Wait, I'm not sure this is a problem in musicbrainzngs, which is the name of the Python library—perhaps you mean the MusicBrainz server? There are details about the MB bug tracker on the wiki: https://musicbrainz.org/doc/Bug_Tracker

dosoe commented 5 years ago

https://tickets.metabrainz.org/browse/MBS-10230

dosoe commented 5 years ago

Answer from MB:

We don't return relationships for releases with more than 500 recordings, because otherwise they would just time out and not return anything at all. The best alternative for this is probably to browse recordings by release in this case.
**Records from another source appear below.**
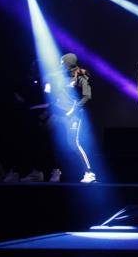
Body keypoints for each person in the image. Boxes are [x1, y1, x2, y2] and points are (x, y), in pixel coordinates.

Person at [54, 53, 97, 183]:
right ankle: (56, 171)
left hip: (74, 115)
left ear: (68, 63)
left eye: (63, 62)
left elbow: (87, 96)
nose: (61, 65)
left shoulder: (80, 76)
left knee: (73, 143)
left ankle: (89, 173)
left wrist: (74, 109)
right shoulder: (61, 76)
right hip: (61, 114)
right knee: (59, 142)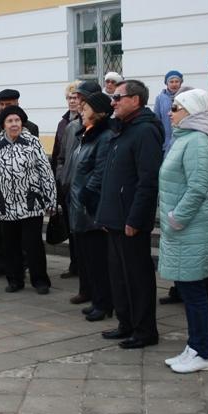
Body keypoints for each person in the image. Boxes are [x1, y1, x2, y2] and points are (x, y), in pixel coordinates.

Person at [97, 80, 163, 349]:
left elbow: (147, 181)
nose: (113, 102)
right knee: (119, 275)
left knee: (137, 277)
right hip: (115, 217)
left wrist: (135, 219)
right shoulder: (122, 129)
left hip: (131, 220)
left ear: (135, 100)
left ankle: (144, 330)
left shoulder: (145, 131)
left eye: (117, 97)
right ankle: (126, 323)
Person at [159, 88, 208, 373]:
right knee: (188, 291)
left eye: (176, 108)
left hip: (190, 229)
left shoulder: (196, 141)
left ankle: (202, 352)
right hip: (182, 230)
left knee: (195, 295)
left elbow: (198, 187)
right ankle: (194, 346)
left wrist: (176, 218)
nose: (170, 113)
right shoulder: (184, 139)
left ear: (190, 112)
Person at [0, 105, 57, 294]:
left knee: (33, 245)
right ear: (3, 125)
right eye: (10, 121)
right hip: (5, 205)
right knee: (10, 245)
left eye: (17, 121)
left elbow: (45, 172)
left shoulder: (33, 143)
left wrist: (50, 198)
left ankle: (40, 280)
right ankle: (15, 279)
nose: (14, 124)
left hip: (30, 203)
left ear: (22, 123)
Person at [67, 92, 114, 321]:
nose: (81, 112)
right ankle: (97, 299)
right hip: (80, 205)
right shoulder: (86, 134)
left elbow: (100, 171)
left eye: (85, 109)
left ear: (97, 112)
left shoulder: (104, 136)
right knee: (88, 260)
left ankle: (104, 303)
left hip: (91, 207)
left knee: (98, 261)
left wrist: (86, 195)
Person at [51, 81, 83, 282]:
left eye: (76, 98)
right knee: (71, 227)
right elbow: (57, 154)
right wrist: (58, 177)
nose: (72, 101)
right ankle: (74, 264)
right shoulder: (63, 123)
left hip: (78, 183)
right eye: (69, 98)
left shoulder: (85, 121)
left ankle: (83, 265)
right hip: (64, 182)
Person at [154, 70, 184, 152]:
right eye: (171, 82)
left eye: (177, 81)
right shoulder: (160, 98)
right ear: (167, 83)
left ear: (180, 83)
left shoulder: (185, 97)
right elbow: (156, 119)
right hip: (165, 141)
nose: (174, 84)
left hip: (181, 139)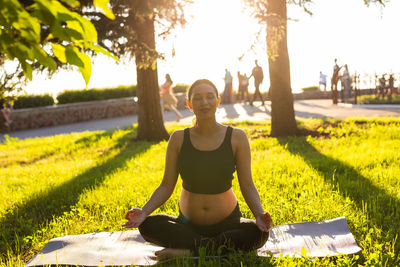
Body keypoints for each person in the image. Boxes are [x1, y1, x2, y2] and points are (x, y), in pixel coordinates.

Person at [123, 79, 272, 260]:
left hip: (227, 223)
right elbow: (166, 185)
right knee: (147, 225)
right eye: (198, 98)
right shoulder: (178, 139)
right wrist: (144, 212)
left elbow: (247, 184)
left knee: (259, 233)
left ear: (218, 101)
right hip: (187, 225)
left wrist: (259, 215)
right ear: (189, 104)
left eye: (210, 97)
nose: (204, 102)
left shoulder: (237, 137)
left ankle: (188, 251)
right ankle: (210, 249)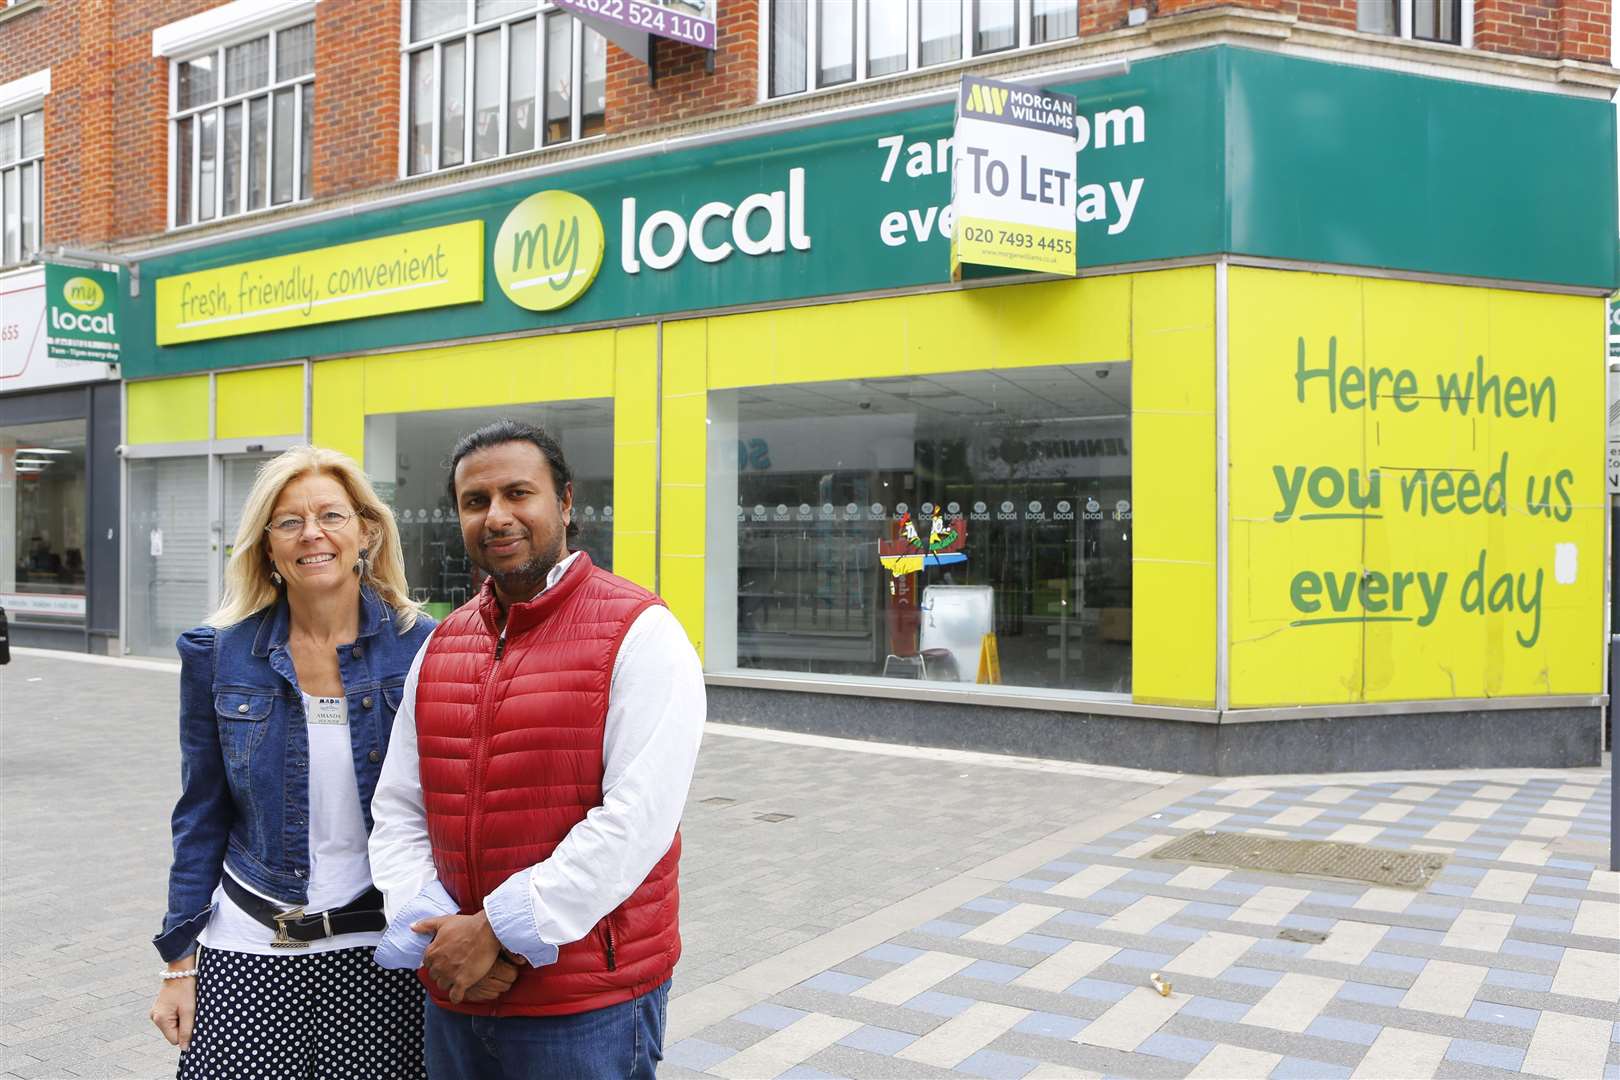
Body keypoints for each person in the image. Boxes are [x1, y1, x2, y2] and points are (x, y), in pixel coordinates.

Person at [369, 419, 705, 1079]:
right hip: (460, 989)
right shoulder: (442, 643)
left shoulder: (641, 632)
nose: (496, 516)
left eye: (518, 493)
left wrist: (496, 929)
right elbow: (401, 804)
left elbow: (637, 820)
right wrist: (439, 928)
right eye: (475, 501)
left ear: (566, 503)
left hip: (584, 1007)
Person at [149, 446, 445, 1079]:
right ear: (267, 546)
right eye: (288, 521)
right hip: (250, 943)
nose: (312, 533)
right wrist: (179, 962)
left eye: (330, 515)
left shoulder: (423, 647)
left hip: (383, 946)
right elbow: (200, 812)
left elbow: (449, 807)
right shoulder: (218, 655)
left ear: (366, 530)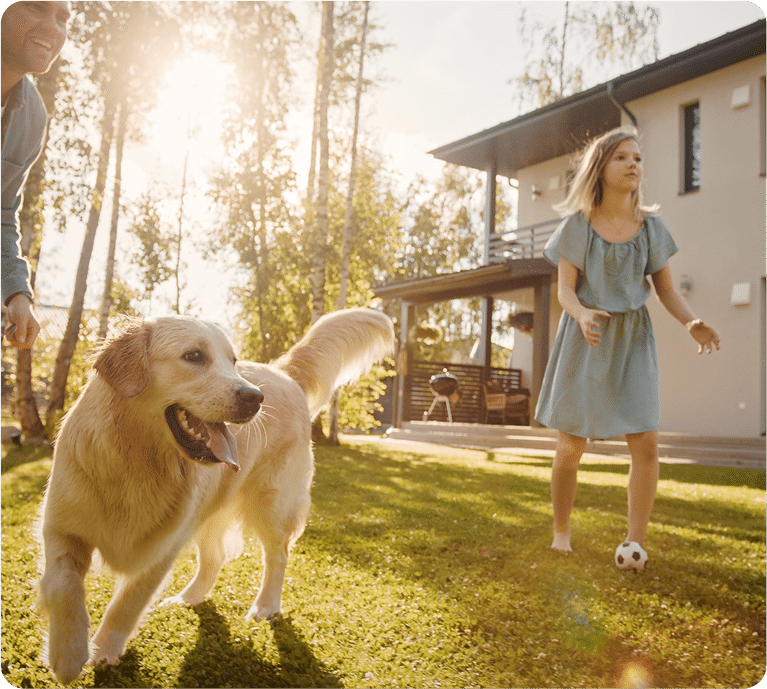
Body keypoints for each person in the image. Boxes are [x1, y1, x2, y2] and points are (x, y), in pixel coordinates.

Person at [534, 126, 720, 561]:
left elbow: (666, 290)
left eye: (637, 158)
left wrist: (692, 322)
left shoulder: (652, 228)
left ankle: (635, 541)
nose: (634, 164)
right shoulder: (577, 226)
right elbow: (564, 291)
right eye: (622, 157)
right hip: (586, 338)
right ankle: (561, 531)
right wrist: (581, 315)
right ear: (600, 167)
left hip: (635, 341)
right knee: (570, 448)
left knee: (647, 443)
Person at [1, 0, 71, 349]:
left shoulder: (32, 120)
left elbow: (1, 215)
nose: (54, 28)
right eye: (36, 7)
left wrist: (16, 293)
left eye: (62, 17)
dosoe commented 5 years ago

Should we implement a check and if the release has more than 500 tracks then get the data track by track?

sampsyo commented 5 years ago

Makes sense!

I don't think we can do that by default—fetching every recording for a 500-track album will take a very long time, and it will be wasted if the user doesn't need work information. Maybe it should be behind a configuration option? Or maybe it could be part of the responsibility of the parentwork plugin, so the process comes off the "critical path" of the import process?

Also, I'm intrigued by this suggestion:

The best alternative for this is probably to browse recordings by release in this case.

Because this person didn't say "you have to fetch every recording individually," it suggests there may still be some way to fetch them all in bulk, by "browsing." Maybe that's worth looking into?